● What to do
Check each line of the records below for the word "最优子结构" and give the number of lines that have it, with nothing added.

● Records shown
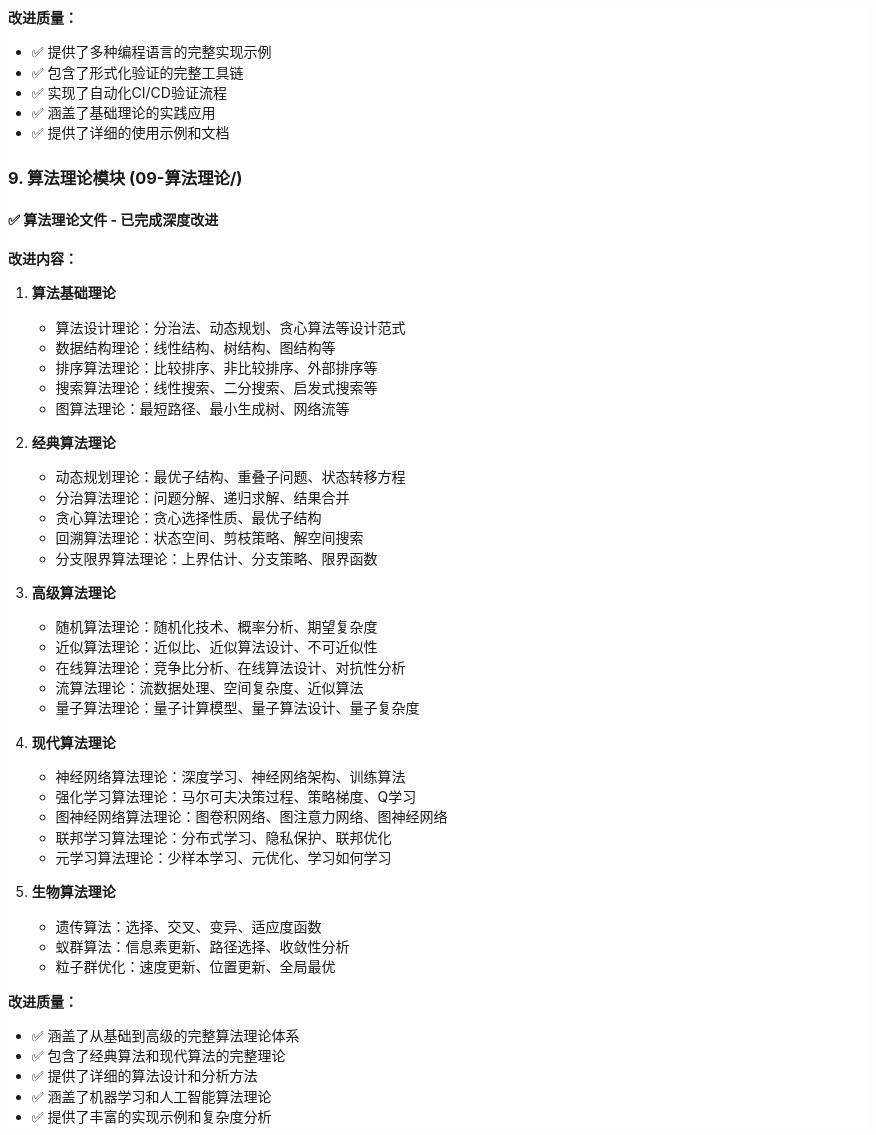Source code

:**改进质量：**

- ✅ 提供了多种编程语言的完整实现示例
- ✅ 包含了形式化验证的完整工具链
- ✅ 实现了自动化CI/CD验证流程
- ✅ 涵盖了基础理论的实践应用
- ✅ 提供了详细的使用示例和文档

### 9. 算法理论模块 (09-算法理论/)

#### ✅ 算法理论文件 - 已完成深度改进

**改进内容：**

1. **算法基础理论**
   - 算法设计理论：分治法、动态规划、贪心算法等设计范式
   - 数据结构理论：线性结构、树结构、图结构等
   - 排序算法理论：比较排序、非比较排序、外部排序等
   - 搜索算法理论：线性搜索、二分搜索、启发式搜索等
   - 图算法理论：最短路径、最小生成树、网络流等

2. **经典算法理论**
   - 动态规划理论：最优子结构、重叠子问题、状态转移方程
   - 分治算法理论：问题分解、递归求解、结果合并
   - 贪心算法理论：贪心选择性质、最优子结构
   - 回溯算法理论：状态空间、剪枝策略、解空间搜索
   - 分支限界算法理论：上界估计、分支策略、限界函数

3. **高级算法理论**
   - 随机算法理论：随机化技术、概率分析、期望复杂度
   - 近似算法理论：近似比、近似算法设计、不可近似性
   - 在线算法理论：竞争比分析、在线算法设计、对抗性分析
   - 流算法理论：流数据处理、空间复杂度、近似算法
   - 量子算法理论：量子计算模型、量子算法设计、量子复杂度

4. **现代算法理论**
   - 神经网络算法理论：深度学习、神经网络架构、训练算法
   - 强化学习算法理论：马尔可夫决策过程、策略梯度、Q学习
   - 图神经网络算法理论：图卷积网络、图注意力网络、图神经网络
   - 联邦学习算法理论：分布式学习、隐私保护、联邦优化
   - 元学习算法理论：少样本学习、元优化、学习如何学习

5. **生物算法理论**
   - 遗传算法：选择、交叉、变异、适应度函数
   - 蚁群算法：信息素更新、路径选择、收敛性分析
   - 粒子群优化：速度更新、位置更新、全局最优

**改进质量：**

- ✅ 涵盖了从基础到高级的完整算法理论体系
- ✅ 包含了经典算法和现代算法的完整理论
- ✅ 提供了详细的算法设计和分析方法
- ✅ 涵盖了机器学习和人工智能算法理论
- ✅ 提供了丰富的实现示例和复杂度分析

● Response for this exercise
2